At DI, Madjozi premiered the trailer for a forthcoming documentary she’s making, “The History of the Xibelani”, that reveals this facism through stories and interactions that includes snatches such as:
- “In the old days you weren’t allowed to wear a xibelani without a cloth.”
- “Men were even forbidden from touching it, or seeing it.”
- “If your mother walked past you wearing a xibelani, you wouldn’t feel good about it. You’d even ask your mother not to wear it.”
A revealing interview with an unidentified elderly Vatsonga woman wearing a xibelani sees this dancer confess, “When you wore a xibelani, you were called a ‘heathen’.” The Tsonga dancer sits on the floor in front of her home, proudly wearing her tinguvu and a bright yellow top.
Leading us along the transmedia experience, Madjozi reveals, “The first xibelani I saw, I think, was the woolly ones,” and explains how her mother introduced her to the dance, and attire, and importantly, how it became a point of identity, and a living manifesto for Madjozi’s own invention.

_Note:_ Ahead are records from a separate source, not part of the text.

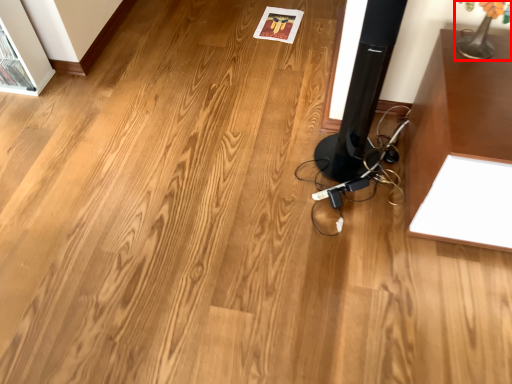
Question: From the image's perspective, where is table lamp (annotated by the red box) located in relation to speaker in the image?

Choices:
 (A) above
 (B) below

Answer: (A)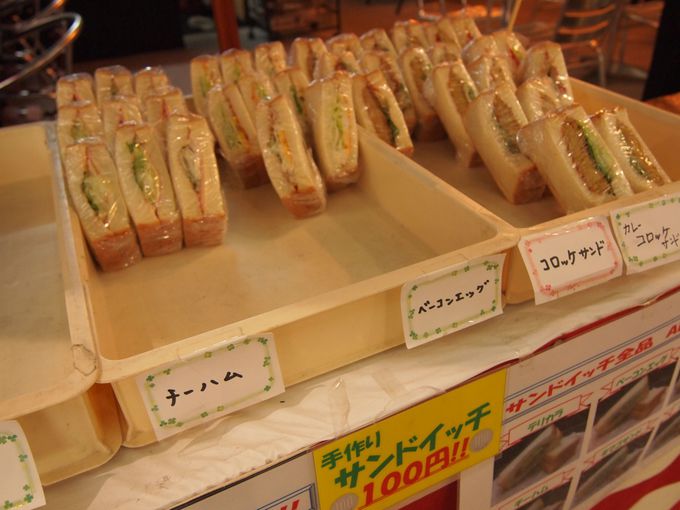
The width and height of the screenshot is (680, 510). I want to click on tray, so click(x=45, y=382), click(x=313, y=294), click(x=545, y=222).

Madjozi was already famous in Africa off the back of her 2018 hit single, Huku, when the “Captain of the Limpopo League ‘‘ turned Wakanda Forever into a closed-fisted, arms across the chest, viral wave of empowerment.
She amplified this global popularity in August 2019 with her global breakthrough hit, John Cena produced by boy Daflame on COLORS, the YouTube platform with a zen-like square aesthetic.
The musician’s inventive, genre-defying style saw her disrupt the cultural flows in the globe’s digitally connected commercial ecospheres. Madjozi says the song — a mash of Xitsonga, Kiswahili and English — is about how, “growing up, we only got to watch two TV shows: one was WWE and the other was Generations.”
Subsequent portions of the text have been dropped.